**Task description**. Reproduce every line of text in the records below verbatim, omitting the pictures.

+---+

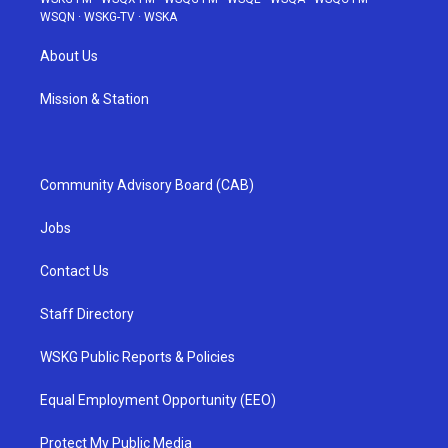
WSQN
·
WSKG-TV
·
WSKA
About Us
Mission & Station
Community Advisory Board (CAB)
Jobs
Contact Us
Staff Directory
WSKG Public Reports & Policies
Equal Employment Opportunity (EEO)
Protect My Public Media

+---+

**Reply to the exercise**.
WSQN
·
WSKG-TV
·
WSKA
About Us
Mission & Station
Community Advisory Board (CAB)
Jobs
Contact Us
Staff Directory
WSKG Public Reports & Policies
Equal Employment Opportunity (EEO)
Protect My Public Media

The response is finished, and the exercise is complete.